You Can Have It All was not something my parents ever said to me. They said “you can be whatever you set your mind to.” The two statements are both aspirational, both meant to convey belief in possibility and opportunity, but have completely different implications. My parents’ statement put the responsibility on me – I had to set my mind to it. Implied within was that I then had to do the work. It was a commitment that was necessary to obtain a result. And the result was not an accumulation of “haves,” it was to be who I wanted to be. Holistically. As a person. Contrast with you can have it all – no need to set your mind to it, no need to put in the work, the only personal responsibility is to “have.”

Through our focus on equal opportunity over the last few decades, we have looked to easily measurable outcomes for evidence about our progress toward opportunity. When we conflated output metrics (results, mostly in economic terms) with input metrics (opportunity and choices), we conflated equality with opportunity. Success as a person was defined by output metrics centered around pay and benefits. And by doing so, we have greatly cheapened the human experience. Ironically, we lost sight of the inherent value of each person’s humanity; we lost sight of the value that rightly spurred the equal opportunity movement in the first place.

Along the way, we migrated from “you can be whatever you set your mind to” to “you can have it all.” Equal opportunity came to mean that in every area of life, everyone is entitled to arrive at similar outcomes. Where there is inequality in outcomes, there is work to be done on opportunity. And success, both personal and societal, was defined in the same terms.

Powerful people have a successful career. And a great family. And a fulfilling home life. And great vacations. And College educations. Big house. Nice car. The list goes on. But we never talk about the trade-offs that go into reaching those goals. A generation of young people have been raised to believe that if they don’t achieve all of these outcomes simultaneously, that they have failed somehow. Or worse, that someone else has failed them. That their employer has failed to compensate them properly. That government has failed to provide free services. That colleges have failed to award them the right grades. Even worse, we have lost the value of hard work compounded over long periods of time. Many young people expect the success of their parents in their 20s, but don’t realize that it took their parents 30 years of choices and consequences to get there.

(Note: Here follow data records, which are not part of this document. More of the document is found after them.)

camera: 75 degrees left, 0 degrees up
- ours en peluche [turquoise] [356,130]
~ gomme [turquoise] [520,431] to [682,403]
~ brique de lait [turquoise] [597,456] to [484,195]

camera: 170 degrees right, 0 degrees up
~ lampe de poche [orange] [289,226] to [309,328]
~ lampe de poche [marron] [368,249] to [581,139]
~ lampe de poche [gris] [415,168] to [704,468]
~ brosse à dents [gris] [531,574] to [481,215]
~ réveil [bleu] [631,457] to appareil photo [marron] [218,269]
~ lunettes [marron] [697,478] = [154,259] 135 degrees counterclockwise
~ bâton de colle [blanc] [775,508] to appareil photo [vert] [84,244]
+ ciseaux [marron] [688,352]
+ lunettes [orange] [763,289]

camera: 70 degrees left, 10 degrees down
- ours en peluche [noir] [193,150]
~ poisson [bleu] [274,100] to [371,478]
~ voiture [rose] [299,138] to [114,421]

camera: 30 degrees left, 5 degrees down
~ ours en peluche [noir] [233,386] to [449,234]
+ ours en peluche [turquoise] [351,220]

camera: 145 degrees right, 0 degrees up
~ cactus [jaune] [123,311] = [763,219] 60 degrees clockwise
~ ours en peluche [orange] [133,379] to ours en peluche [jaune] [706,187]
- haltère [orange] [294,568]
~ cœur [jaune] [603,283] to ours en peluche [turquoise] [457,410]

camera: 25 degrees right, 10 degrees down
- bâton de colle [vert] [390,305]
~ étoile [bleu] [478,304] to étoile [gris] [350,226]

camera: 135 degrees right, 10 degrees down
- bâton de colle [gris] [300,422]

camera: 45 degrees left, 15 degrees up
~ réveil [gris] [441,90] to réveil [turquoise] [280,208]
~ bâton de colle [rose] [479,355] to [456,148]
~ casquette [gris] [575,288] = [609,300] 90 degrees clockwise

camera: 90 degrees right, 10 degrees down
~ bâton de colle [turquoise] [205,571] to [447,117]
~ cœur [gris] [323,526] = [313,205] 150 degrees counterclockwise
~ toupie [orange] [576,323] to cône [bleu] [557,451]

We have increased our rights to make personal choices, but have outsourced the risk and consequences to bureaucracies. We have lost the concept of personal ownership. We no longer talk about opportunity cost.

We have created a society of great abundance, where people still feel as though they are not successful, because we have set an impossible goal. The everything trap.

Yet, we celebrate those who embrace those very concepts. We celebrate the entrepreneurs who take personal ownership, who put skin in the game, who take risk, fail, and try again, blaming no one but themselves. At the same time, we resent and distrust those public figures who enjoy success, fame, fortune, power, but who don’t assume the risk inherent in their decisions and actions. Instinctively, we understand what properly aligned risk and reward look like. What properly balanced rights and responsibilities look like. What properly aligned choices and consequences look like.

I work hard to teach my children that they are solely responsible for the choices they make, and for the consequences of those choices. I teach that for every choice, there are many opportunity costs. And they must own those as well. I teach them that they can be anything they want to be, but that they can’t be everything they want to be or that society seems to expect. That being who you want to be through your own efforts celebrates humanity, while expecting to have what you believe you are entitled to through the efforts of other cheapens it.

Anything is the great feature of America. everything is a recent bug.